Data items

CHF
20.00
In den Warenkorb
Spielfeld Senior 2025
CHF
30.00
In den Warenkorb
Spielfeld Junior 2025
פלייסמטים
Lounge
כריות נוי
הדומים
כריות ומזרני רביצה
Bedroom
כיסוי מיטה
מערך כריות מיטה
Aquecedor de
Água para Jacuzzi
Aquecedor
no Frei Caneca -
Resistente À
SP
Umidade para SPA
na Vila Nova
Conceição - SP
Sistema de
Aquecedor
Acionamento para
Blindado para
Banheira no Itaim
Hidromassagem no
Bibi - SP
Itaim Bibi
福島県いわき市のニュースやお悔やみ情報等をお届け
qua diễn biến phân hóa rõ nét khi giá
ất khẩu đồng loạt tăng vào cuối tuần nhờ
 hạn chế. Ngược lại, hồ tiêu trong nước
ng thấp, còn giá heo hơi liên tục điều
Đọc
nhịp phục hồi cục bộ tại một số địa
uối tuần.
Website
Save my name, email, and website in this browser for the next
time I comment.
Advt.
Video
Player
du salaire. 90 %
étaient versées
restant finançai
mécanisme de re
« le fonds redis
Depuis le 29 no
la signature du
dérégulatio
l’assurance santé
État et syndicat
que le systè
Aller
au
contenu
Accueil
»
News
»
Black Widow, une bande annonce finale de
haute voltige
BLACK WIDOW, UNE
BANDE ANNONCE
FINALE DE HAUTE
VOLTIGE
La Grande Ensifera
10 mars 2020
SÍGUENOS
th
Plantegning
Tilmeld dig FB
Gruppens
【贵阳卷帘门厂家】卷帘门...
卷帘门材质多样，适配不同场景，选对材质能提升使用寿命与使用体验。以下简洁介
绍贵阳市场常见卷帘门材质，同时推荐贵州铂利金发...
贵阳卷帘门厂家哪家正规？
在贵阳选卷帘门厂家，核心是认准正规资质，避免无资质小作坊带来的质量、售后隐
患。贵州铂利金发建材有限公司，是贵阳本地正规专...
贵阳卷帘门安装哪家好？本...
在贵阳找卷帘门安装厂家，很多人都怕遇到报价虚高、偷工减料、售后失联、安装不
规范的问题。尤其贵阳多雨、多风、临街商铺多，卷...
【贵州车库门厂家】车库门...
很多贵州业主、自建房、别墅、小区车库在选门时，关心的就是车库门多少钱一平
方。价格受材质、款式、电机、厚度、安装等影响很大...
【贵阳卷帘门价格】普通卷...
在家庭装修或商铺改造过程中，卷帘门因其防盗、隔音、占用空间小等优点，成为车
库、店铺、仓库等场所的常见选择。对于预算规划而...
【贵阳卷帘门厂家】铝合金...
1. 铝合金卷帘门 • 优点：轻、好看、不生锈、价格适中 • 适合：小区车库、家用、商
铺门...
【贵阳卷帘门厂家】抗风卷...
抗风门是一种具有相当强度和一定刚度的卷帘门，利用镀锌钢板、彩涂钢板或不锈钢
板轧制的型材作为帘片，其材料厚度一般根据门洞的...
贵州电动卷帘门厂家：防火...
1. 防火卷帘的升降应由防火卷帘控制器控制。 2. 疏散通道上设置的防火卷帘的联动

--

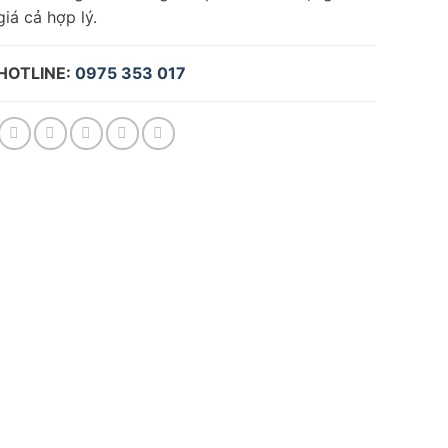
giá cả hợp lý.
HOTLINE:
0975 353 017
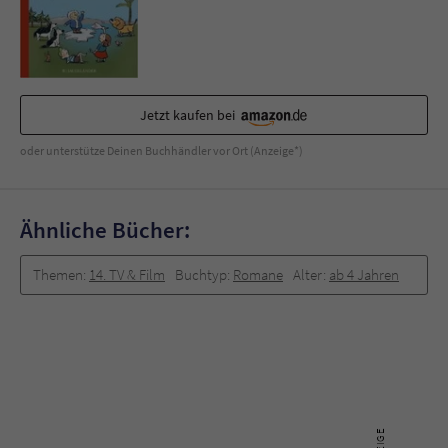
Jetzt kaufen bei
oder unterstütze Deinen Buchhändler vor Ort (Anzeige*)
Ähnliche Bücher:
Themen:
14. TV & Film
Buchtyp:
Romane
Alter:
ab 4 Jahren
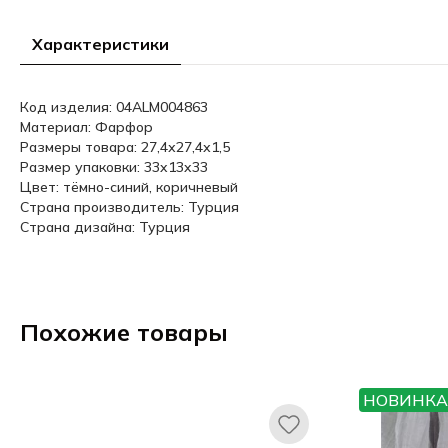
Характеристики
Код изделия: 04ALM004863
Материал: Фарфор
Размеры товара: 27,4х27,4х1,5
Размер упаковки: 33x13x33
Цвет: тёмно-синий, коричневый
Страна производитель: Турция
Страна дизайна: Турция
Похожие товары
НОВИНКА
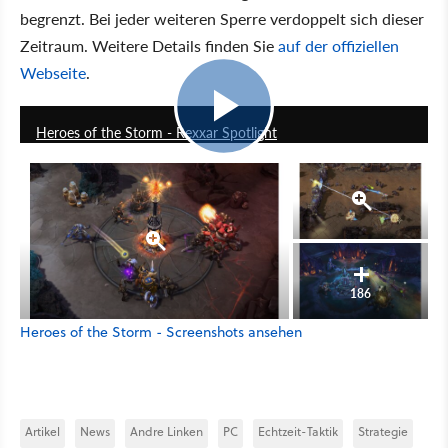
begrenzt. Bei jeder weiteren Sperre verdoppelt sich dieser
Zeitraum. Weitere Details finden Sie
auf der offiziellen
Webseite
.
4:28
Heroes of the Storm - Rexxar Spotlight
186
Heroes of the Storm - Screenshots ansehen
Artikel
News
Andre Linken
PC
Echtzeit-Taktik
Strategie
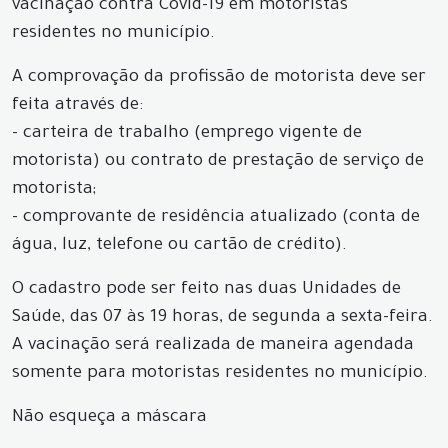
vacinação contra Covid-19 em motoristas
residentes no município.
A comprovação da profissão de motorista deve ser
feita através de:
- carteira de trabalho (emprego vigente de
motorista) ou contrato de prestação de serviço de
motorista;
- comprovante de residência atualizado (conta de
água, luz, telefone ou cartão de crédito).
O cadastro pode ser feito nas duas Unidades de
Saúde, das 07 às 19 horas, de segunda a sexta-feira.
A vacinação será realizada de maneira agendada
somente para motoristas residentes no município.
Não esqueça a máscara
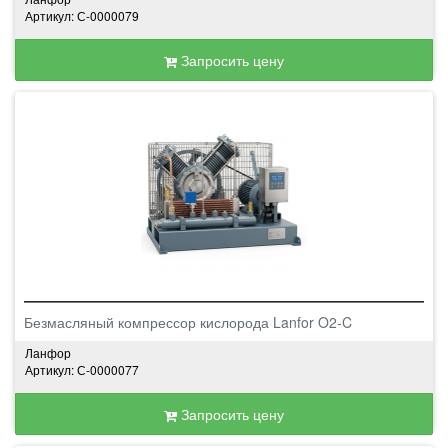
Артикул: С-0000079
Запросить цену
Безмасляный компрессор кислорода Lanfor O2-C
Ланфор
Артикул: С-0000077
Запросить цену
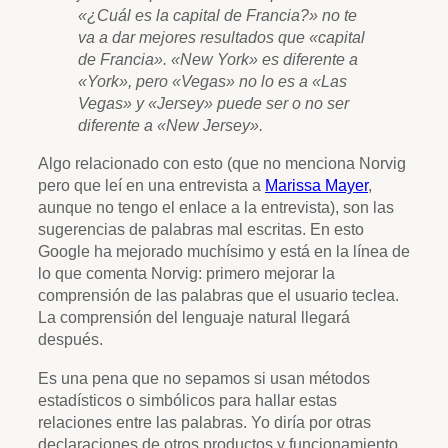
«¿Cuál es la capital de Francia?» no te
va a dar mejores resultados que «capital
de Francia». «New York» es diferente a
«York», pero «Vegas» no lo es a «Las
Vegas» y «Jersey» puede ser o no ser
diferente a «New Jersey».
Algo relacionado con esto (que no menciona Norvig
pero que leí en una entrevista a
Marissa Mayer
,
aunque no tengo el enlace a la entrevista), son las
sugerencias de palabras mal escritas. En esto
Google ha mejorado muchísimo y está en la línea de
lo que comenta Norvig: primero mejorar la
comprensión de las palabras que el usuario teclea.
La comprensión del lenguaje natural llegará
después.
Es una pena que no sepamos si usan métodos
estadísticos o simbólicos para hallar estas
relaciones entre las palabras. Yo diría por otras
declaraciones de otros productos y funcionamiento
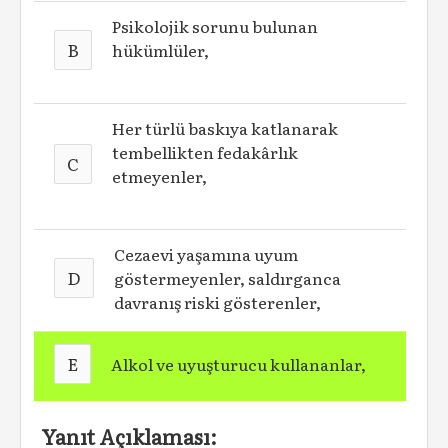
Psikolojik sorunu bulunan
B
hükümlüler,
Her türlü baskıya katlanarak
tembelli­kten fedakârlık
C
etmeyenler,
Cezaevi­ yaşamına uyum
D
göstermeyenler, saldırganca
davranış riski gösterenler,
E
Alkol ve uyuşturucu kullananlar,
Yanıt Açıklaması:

» Problem requirements: Please filter the entries above down to the lines holding "Страна" and copy them.

» Answer box:
Страна производитель: Турция
Страна дизайна: Турция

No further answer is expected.